The COVID-19 vaccine Beijing manufacturing plant of leading Chinese vaccine producer Sinovac Photo: Li Hao/GT
Chinese inactivated vaccines are effective for all coronavirus mutants spread to China from overseas in recent outbreaks, according to lab tests conducted by Chinese scientists, Shao Yiming, a leading expert advising on China's vaccine research and development, told the Global Times in an exclusive interview, noting that China is prepared for wider mutations and is able to redesign an inactivated vaccine against the mutants in as quickly as two months.
Preliminary lab results show that antibodies produced by Chinese inactivated COVID-19 vaccines can neutralize the existing variants found in the UK and South Africa, though the efficacy is slightly weakened, Shao, an expert at the Chinese Center for Disease Control and Prevention, also a member of the Product Development for Vaccine Advisory Committee of the World Health Organization (WHO), elaborated.
Chinese scientists are working with vaccine producers to study mutations, and lab studies are underway to understand the potential implications for Chinese vaccines.
"The current generation of vaccines alone is not enough to stop the virus completely, as virus mutation has been a long-standing challenge. A vaccine is normally effective against homologous viruses but less effective against non-homologous viruses by various degrees, according to data on the antibody level after injection. But it does not mean the vaccine is completely ineffective against the virus," Shao told the Global Times.
"In the case of the flu vaccine, we consider to design a new vaccine only when the antibody titer level drops to less than half of the level. But for the coronavirus vaccine, the threshold for a redesign has not yet been confirmed," he noted.
Chinese vaccine manufactures and scientists are now assessing the necessity to redesign vaccines against new mutants. Even in the worst case scenario, the inactivated vaccines could be redesigned and tweaked for a better fit in around two months, said Shao. "But other technological routes may not be as fast."
The manufacturers only need to replace the seed virus in the fermenter with the mutated one; the whole process does not require much adjustment, Shao said.
Compared with other types of vaccines, inactivated vaccines in China and the mRNA vaccines widely used in the West are the two that respond the most quickly and effectively to mutants.
But the redesign of the inactivated vaccines may take one month longer compared to the mRNA vaccine which is developed by chemical synthesis. The inactivated one follows a biological process which takes time to breed the replaced cells, Shao noted.
Chinese drug authorities had obtained the final-stage data of Chinese-developed inactivated vaccines as early as late October, ahead of most countries, Shao, who participated in vaccine data analysis and approval, told the Global Times, stressing that Chinese regulators made a scientific and independent review free of political and public pressure, unlike some Western countries.
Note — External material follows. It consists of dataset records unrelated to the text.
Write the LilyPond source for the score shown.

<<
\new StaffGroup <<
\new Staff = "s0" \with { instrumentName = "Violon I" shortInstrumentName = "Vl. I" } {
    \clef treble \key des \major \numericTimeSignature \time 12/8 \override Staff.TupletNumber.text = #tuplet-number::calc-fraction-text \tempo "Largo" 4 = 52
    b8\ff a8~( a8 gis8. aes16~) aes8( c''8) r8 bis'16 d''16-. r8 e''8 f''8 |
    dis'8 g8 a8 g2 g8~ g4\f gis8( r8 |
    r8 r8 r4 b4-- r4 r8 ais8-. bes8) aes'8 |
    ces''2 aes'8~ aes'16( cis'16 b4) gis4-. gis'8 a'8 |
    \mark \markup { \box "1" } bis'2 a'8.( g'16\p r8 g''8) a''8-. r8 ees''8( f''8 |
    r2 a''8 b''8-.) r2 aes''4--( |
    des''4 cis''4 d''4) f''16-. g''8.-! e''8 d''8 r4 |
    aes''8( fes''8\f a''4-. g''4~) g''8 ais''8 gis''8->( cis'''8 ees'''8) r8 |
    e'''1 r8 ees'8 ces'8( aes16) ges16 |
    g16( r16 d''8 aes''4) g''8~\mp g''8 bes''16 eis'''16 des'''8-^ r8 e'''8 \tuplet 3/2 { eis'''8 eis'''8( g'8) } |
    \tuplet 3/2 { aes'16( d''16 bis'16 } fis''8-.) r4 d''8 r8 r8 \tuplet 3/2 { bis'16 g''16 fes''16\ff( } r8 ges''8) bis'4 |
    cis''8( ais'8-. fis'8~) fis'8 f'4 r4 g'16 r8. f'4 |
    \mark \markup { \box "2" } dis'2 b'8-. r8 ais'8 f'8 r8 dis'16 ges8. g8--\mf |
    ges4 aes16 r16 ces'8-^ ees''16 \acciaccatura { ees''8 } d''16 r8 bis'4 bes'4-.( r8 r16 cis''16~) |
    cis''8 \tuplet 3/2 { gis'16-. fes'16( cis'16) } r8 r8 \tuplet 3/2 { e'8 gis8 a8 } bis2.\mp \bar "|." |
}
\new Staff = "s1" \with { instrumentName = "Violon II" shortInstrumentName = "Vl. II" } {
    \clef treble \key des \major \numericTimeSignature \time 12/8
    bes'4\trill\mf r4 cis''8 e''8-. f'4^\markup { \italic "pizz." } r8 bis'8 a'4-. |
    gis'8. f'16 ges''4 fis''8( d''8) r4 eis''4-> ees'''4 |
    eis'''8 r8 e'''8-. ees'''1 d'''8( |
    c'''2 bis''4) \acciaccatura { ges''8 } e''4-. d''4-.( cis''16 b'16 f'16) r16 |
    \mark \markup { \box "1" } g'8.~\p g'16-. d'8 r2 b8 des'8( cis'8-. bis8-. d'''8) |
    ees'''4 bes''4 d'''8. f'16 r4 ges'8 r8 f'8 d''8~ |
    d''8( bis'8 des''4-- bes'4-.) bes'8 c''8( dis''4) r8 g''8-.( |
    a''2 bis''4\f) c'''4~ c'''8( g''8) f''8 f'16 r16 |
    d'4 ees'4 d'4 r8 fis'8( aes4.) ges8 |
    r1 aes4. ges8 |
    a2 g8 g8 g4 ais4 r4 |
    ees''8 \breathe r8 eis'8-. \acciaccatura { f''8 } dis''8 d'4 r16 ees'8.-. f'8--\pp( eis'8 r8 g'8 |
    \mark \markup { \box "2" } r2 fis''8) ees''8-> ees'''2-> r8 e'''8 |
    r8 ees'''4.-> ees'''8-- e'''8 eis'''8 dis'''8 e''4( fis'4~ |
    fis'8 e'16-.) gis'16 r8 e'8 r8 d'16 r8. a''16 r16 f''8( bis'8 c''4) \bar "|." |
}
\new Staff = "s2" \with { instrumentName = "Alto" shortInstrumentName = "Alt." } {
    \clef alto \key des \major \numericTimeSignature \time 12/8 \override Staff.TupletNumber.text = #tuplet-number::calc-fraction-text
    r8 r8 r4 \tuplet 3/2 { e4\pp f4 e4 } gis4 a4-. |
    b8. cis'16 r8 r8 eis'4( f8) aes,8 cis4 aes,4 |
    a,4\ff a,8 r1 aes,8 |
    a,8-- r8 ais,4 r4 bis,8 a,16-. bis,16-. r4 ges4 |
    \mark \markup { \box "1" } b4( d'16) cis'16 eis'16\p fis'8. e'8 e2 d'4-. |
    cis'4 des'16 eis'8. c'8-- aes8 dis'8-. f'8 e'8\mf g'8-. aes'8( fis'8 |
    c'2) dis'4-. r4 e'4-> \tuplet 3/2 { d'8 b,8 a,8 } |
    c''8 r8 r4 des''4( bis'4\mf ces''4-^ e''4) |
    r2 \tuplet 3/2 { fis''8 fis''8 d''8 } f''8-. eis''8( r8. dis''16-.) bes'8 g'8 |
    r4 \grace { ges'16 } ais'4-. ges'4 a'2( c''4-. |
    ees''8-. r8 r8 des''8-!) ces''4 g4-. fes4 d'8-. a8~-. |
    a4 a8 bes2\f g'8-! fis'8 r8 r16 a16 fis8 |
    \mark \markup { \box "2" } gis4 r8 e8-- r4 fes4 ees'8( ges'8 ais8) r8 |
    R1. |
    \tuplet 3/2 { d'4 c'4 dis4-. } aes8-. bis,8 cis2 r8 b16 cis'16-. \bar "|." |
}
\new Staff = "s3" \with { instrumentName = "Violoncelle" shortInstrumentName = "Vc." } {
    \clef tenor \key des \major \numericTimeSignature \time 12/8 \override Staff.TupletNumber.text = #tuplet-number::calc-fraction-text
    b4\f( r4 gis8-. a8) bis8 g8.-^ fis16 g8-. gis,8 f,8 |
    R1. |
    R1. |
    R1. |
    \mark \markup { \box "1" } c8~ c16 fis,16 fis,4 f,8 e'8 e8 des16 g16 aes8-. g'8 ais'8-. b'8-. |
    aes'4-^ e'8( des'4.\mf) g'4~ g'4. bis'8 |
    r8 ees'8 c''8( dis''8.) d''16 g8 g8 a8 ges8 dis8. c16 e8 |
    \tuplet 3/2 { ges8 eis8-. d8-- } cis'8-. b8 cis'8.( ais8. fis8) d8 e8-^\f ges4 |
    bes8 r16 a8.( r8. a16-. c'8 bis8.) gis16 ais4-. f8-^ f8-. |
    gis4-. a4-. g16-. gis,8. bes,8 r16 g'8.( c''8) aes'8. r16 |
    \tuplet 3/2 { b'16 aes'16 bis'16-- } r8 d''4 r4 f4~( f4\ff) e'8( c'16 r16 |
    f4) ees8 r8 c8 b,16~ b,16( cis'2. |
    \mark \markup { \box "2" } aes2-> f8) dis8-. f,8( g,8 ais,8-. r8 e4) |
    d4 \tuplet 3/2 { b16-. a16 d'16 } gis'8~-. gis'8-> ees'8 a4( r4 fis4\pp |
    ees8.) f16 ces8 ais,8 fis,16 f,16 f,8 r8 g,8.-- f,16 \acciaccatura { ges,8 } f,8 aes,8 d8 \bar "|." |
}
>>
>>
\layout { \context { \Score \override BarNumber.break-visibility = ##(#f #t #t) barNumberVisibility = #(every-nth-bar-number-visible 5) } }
Unlike in the US, Chinese vaccine manufacturers are not allowed to publish data without official approval. This is to create an independent space for Chinese scientists to make sober and objective decisions over conditional approval, Shao, who was involved in dozens of vaccine R&D consultations since early 2020, told the Global Times.
The Chinese drug regulator issued the conditional market approval of its first coronavirus vaccine, with basic data released to the public, at the end of December, two months after the application.
China's drug regulator has always followed the protocol of "no compromise in standards, no skip or delay in procedures," Shao said, refuting Western media's claim that the Chinese regulator obscured and dragged the approval process.
"We all work around the clock to review the data and gathered online for discussions even late at night, but we never relax standards to meet public expectations."
In contrast, the vaccine review process in some Western countries such as the US has been going with political pressure - electoral votes. That partly prompted the US Food and Drug Administration panel to speed up the approval process, the expert said.
"Those outside interference made it difficult for the FDA to make a completely independent and rational decision."
The US FDA approved
Pfizer's COVID-19 vaccine for emergency use on December 11, 2020, only three weeks after it received the application in November 20, according to media reports.